I'm not so sure about which approach to QM should be used first. For quite a while I was thinking, that the most simple approach is to start with some finite-dimensional cases like spin 1/2 (problematic for a first encounter, because it's hard to explain what spin is without having a concept of QM first) or polarization of photons (problematic for a first encounter, because you have somehow to introduce the concept of photons, and this all too easily leads to the very wrong idea that photons were in any sense "particles", but it's in principle doable). I've started by intro QM lectures twice in such a way, but my experience is that this is too abstract. The students don't get a good idea what QM is about.

My experience a long time ago was that lectures don't live in isolation, but work together with the recommended literature and the literature directly available in the university libraries and bookstores around the university. For me, the lectures often served as motivation to lookup the topics in some books, where I might also find answers to related questions that came to my mind while thinking about the concepts.
One trap I fell into especially when studying physics where those book-series like Landau-Lifschitz, Feynman, Thorsten Fließbach, (and many lower quality ones I forgot already or at least don't want to mention) ... The trap was that the series which helped me most during previous lectures was not necessarily the best for a lecture on a different topic. (And of course also that books not part of any series might have been a significantly superious choice to begin with, but I was not mature enough yet to understand that.)

In fact, I still fall into this trap today. I want to learn some statistical physics, and instead of trying to find out which would be good recommended books on that subject, I just try a book from Nolting's series and a book from Fließbach's series. They are forced to introduce the statistical operator, but it remains a second class citizen even here.
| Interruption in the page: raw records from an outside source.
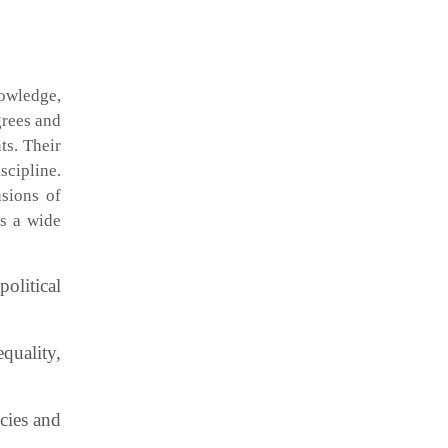
nowledge,
grees and
ts. Their
scipline.
nsions of
rs a wide
olitical
quality,
cies and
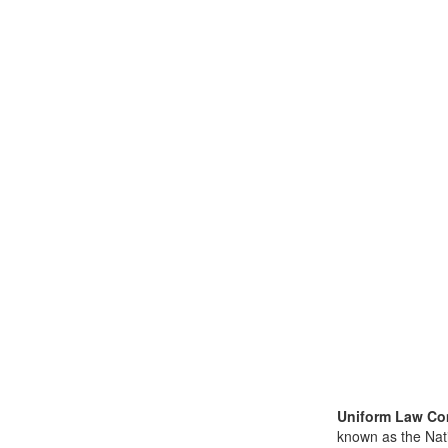
Uniform Law Co
known as the Nat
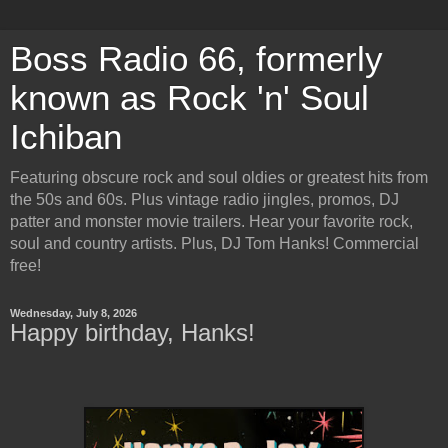
Boss Radio 66, formerly
known as Rock 'n' Soul
Ichiban
Featuring obscure rock and soul oldies or greatest hits from
the 50s and 60s. Plus vintage radio jingles, promos, DJ
patter and monster movie trailers. Hear your favorite rock,
soul and country artists. Plus, DJ Tom Hanks! Commercial
free!
Wednesday, July 8, 2026
Happy birthday, Hanks!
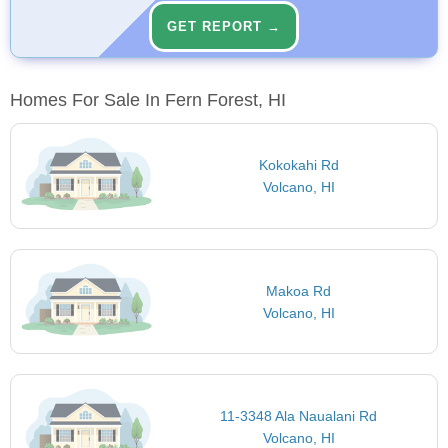
GET REPORT →
Homes For Sale In Fern Forest, HI
Kokokahi Rd
Volcano, HI
Makoa Rd
Volcano, HI
11-3348 Ala Naualani Rd
Volcano, HI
Here is an excercise from such a book which highlights how bad one can misappreciate the statistical operator:

Try to understand where that excercise commits bad mistakes, and how strongly it communicates that the author prefers pure states. And that is my point: I care less about whether the statistical operator is introduced early, or even introduced at all, but about whether it is introduced well when it is introduced.

 

[vanhees71]

WHAT? Where is this from (Nolting?). $\hat{\rho}$ is a pure state if and only if it's a projection operator, i.e., it must fulfill $\hat{\rho}^2=1$. Also it's obviously not self-adjoint. So the right answer without any need for calculation is that it cannot be a statistical operator to begin with.

 

[physika]

So, where's the difference between classical and quantum mechanics ?

...maybe not so much

Reconstruction of Gaussian quantum mechanics from Liouville mechanics with an epistemic restriction​

https://arxiv.org/abs/1111.5057
https://journals.aps.org/pra/abstract/10.1103/PhysRevA.86.012103

Quantum mechanics as classical statistical mechanics with an ontic extension and an epistemic restriction​

https://arxiv.org/abs/1711.01547
https://www.nature.com/articles/s41467-017-01375-w

.

 

[CelHolo]

I'd say there are various limits where the observer can be essentially removed but they're not the general case.

So for example under strong decoherence the probabilities of the theory begin obeying the rules of classical probability and so can be taken as ignorance of an event occurring independent of measurement.
Similarly the notion of particle is shared across all inertial observers in Minkowski space. Also it is possible, due to the presence of PVMs to prepare a unique/objective state of a system in Minkowski space.

However in more general cases like QFT in curved spacetime you get effects where there are no pure states or PVMs, so it's impossible for two observers to completely remove their priors and arrive at the same state in general and thus one is not able to prepare an "objective" state for a system. In the absence of strong decoherence an event cannot be said to occur independent of measurement and so on.

So I'd say removing the subjective/observer dependent aspects of the theory is a limiting case.